All lines in the data bearing the string "Figure" should be identified and copied.

# Material provided
------
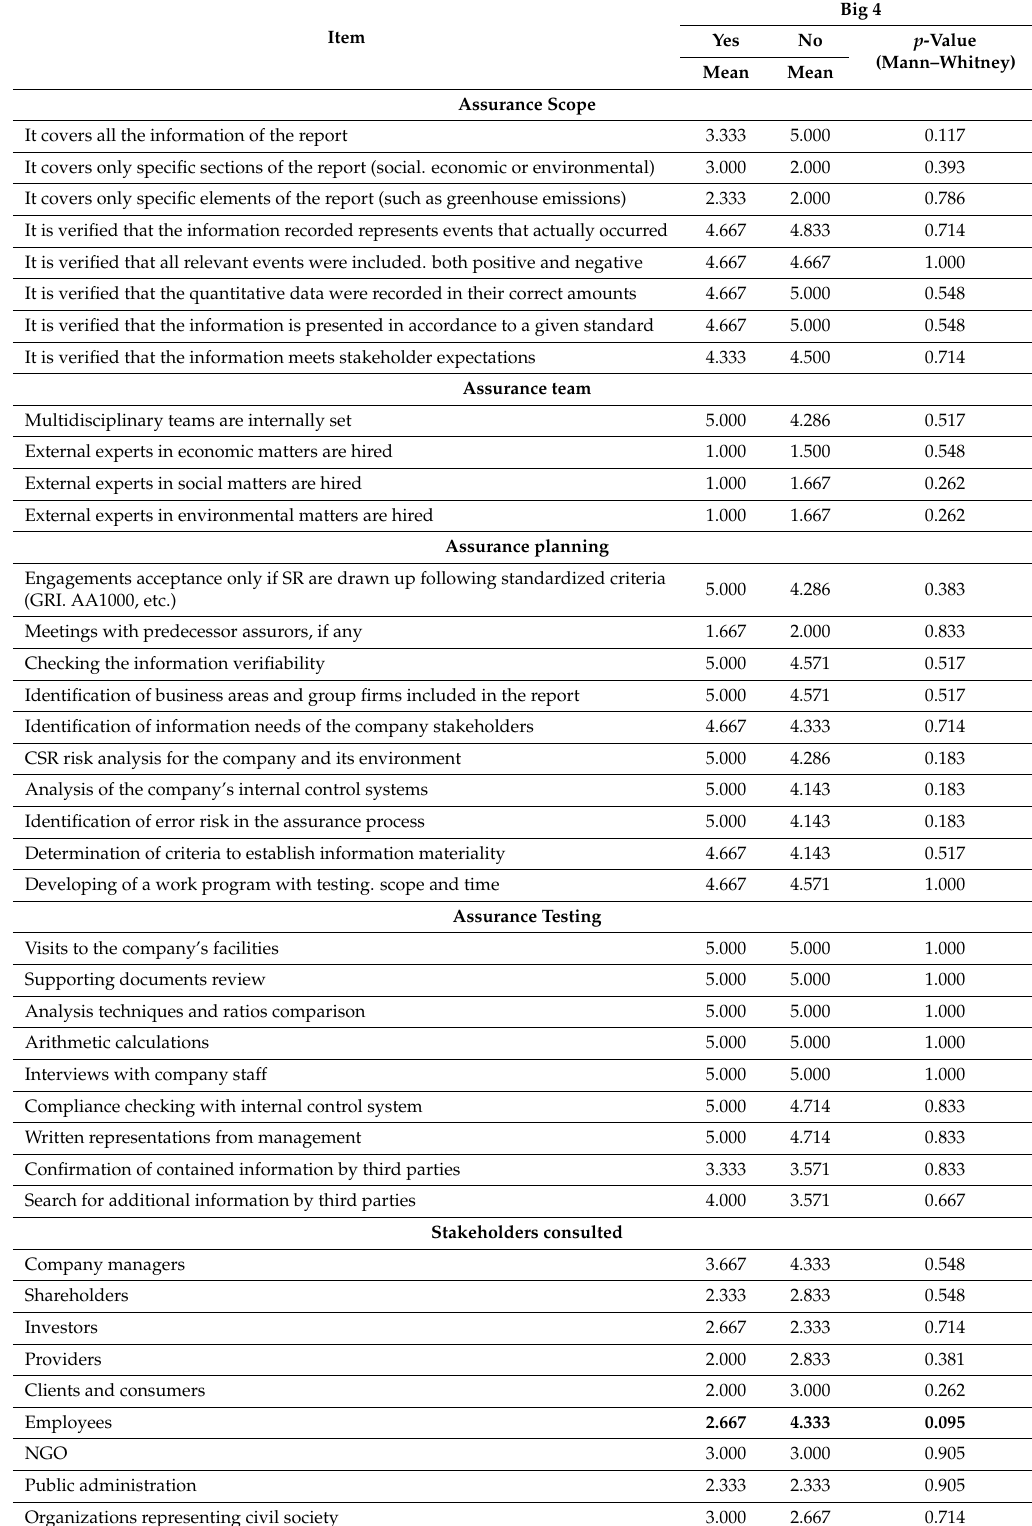
Table 11. Assurance process vs. Big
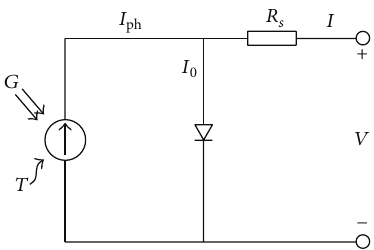
Figure 2: Solar cell circuit diagram of a single parallel diode. 𝐼 ph : photocurrent, 𝐼 0 : diode saturation current, 𝑅 s : serial resistance, 𝑇 : ambient temperature, 𝐺 : ambient irradiance, and 𝑉 : output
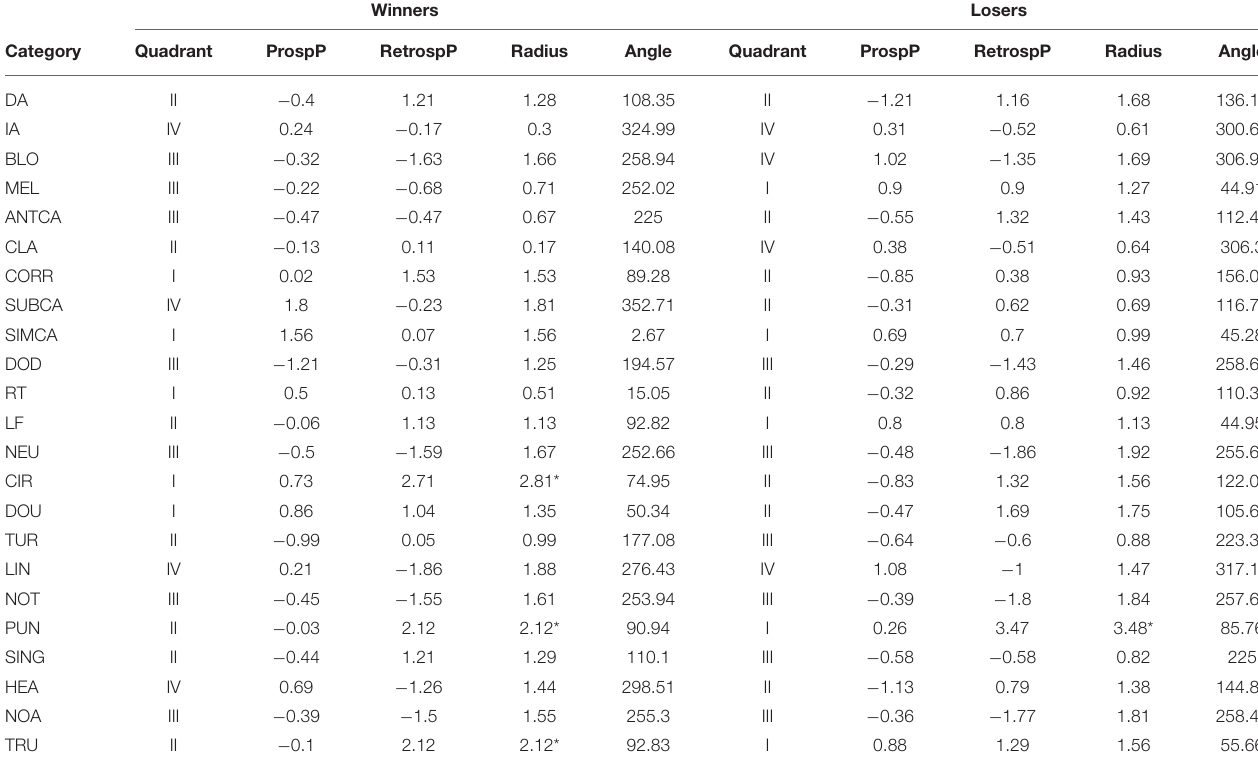
TABLE 6 | Results of the polar coordinate analysis for the 2P focal category in winners and losers. Winners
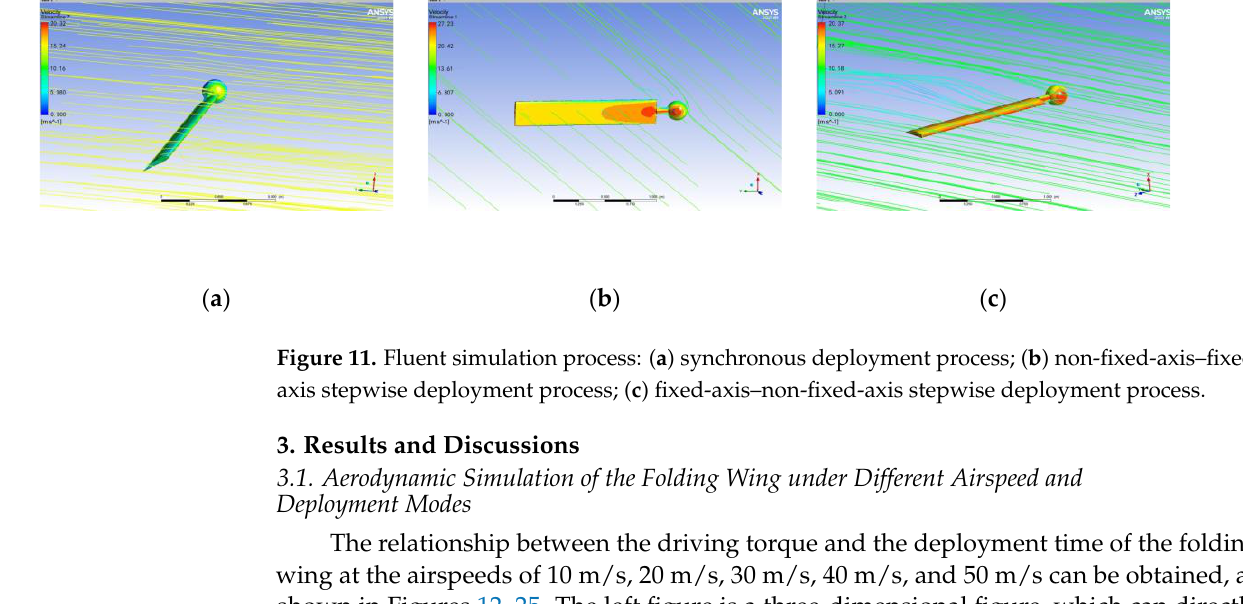
Figure 10. Mesh generation.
------
# Exercise output
Figure 2: Solar cell circuit diagram of a single parallel diode. 𝐼 ph : photocurrent, 𝐼 0 : diode saturation current, 𝑅 s : serial resistance, 𝑇 : ambient temperature, 𝐺 : ambient irradiance, and 𝑉 : output
Figure 10. Mesh generation.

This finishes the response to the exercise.